What you should do:
All lines in the records below that hold "have" are to be shown.
--- Records supplied Enclosed Below ---
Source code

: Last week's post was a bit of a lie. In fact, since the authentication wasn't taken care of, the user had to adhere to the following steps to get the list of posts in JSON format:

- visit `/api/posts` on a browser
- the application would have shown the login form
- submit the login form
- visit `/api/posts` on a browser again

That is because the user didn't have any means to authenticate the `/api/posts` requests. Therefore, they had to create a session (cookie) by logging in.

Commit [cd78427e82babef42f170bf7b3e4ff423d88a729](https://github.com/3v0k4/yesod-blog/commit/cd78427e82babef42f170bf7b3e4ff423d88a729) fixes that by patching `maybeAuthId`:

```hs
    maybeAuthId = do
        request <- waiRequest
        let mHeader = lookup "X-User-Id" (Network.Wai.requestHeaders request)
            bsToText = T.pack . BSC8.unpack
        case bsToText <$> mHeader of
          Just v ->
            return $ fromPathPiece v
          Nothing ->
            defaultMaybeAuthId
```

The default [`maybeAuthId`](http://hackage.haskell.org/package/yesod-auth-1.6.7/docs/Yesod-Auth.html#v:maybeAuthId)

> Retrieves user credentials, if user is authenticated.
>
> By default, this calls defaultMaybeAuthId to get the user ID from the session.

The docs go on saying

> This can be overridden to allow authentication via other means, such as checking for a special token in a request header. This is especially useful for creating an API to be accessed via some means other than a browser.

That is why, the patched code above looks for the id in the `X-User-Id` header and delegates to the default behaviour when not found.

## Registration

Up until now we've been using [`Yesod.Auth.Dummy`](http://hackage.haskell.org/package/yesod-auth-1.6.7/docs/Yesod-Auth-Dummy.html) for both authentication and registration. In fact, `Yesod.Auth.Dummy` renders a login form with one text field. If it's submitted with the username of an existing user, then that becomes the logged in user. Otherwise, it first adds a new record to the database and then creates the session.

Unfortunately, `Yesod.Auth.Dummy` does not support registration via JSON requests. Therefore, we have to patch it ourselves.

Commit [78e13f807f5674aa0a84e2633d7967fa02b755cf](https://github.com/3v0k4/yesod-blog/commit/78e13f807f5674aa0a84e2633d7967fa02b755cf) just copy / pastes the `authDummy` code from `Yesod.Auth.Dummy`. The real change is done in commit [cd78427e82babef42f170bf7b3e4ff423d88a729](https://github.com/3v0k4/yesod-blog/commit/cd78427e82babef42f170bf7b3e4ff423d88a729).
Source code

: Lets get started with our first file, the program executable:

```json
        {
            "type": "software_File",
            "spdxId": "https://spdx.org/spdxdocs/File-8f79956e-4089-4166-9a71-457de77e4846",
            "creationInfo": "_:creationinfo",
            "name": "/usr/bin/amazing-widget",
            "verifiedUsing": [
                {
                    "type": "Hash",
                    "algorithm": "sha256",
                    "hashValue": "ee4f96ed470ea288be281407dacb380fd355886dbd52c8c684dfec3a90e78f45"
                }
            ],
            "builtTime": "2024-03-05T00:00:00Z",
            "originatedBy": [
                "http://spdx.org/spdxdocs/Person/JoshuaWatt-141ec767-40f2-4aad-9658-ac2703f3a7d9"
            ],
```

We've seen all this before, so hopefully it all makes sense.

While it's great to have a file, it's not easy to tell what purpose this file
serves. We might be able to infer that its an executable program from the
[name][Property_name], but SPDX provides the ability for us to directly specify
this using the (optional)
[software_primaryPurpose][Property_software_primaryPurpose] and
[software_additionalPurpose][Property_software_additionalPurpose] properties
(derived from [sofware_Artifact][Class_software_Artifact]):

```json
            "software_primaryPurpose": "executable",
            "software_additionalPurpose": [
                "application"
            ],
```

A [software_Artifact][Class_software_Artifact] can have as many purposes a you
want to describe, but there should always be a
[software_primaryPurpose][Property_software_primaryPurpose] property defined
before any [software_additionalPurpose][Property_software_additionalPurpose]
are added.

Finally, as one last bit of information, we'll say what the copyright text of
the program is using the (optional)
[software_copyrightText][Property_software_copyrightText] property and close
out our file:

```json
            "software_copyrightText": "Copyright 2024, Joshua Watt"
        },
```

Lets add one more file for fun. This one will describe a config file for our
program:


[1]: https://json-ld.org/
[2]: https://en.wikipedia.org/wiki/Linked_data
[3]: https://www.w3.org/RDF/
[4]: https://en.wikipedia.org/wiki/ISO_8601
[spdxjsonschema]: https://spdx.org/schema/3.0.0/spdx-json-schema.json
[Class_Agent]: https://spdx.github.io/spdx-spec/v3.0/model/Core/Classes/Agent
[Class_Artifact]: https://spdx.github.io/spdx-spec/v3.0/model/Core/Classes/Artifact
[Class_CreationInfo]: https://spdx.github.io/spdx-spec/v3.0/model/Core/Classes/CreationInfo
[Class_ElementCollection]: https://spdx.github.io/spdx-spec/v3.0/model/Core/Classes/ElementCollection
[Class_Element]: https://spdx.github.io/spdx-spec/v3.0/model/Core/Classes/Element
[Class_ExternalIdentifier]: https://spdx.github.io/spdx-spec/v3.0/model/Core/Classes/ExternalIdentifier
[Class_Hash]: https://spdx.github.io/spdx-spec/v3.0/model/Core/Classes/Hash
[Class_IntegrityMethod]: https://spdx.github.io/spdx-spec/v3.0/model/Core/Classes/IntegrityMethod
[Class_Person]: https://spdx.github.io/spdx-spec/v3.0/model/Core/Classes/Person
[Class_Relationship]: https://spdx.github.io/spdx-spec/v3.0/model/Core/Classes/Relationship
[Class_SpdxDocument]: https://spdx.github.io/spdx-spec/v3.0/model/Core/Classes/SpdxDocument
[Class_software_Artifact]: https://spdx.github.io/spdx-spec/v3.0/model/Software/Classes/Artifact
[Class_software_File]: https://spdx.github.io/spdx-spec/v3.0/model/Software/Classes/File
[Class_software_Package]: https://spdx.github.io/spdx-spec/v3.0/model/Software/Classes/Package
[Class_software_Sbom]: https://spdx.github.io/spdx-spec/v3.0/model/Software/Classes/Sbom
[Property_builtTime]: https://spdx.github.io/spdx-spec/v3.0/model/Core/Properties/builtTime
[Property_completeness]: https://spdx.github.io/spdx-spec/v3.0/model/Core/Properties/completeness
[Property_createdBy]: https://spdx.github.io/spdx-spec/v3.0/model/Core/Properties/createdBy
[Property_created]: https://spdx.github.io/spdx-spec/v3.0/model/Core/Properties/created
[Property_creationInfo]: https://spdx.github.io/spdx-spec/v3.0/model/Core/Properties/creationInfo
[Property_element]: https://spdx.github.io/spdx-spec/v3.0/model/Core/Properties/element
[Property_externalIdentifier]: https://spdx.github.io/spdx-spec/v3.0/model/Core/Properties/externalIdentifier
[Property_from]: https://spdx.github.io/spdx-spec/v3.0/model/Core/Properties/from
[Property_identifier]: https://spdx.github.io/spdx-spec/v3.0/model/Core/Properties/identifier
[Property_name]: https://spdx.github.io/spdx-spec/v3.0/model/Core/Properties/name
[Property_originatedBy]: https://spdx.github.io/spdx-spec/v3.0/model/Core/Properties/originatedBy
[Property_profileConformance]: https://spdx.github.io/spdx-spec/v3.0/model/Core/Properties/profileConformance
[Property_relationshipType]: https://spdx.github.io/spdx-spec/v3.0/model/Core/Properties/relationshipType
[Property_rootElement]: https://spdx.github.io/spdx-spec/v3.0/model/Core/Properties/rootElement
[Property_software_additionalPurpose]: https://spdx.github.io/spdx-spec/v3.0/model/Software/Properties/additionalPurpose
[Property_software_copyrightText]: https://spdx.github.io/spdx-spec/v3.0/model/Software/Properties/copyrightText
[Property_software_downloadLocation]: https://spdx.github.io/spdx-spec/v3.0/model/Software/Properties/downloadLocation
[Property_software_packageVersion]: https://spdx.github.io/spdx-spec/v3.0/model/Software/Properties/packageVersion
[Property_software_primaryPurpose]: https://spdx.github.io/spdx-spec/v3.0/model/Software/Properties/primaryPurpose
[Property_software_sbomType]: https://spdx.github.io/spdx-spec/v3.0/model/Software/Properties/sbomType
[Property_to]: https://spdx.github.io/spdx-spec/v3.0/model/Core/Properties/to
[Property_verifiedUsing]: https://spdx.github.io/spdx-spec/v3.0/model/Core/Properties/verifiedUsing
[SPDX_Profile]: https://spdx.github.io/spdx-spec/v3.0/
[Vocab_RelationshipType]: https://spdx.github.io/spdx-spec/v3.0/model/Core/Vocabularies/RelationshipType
--- End of Enclosed Records supplied ---
Solved exercise:
- the application would have shown the login form
That is because the user didn't have any means to authenticate the `/api/posts` requests. Therefore, they had to create a session (cookie) by logging in.
Unfortunately, `Yesod.Auth.Dummy` does not support registration via JSON requests. Therefore, we have to patch it ourselves.
While it's great to have a file, it's not easy to tell what purpose this file
A [software_Artifact][Class_software_Artifact] can have as many purposes a you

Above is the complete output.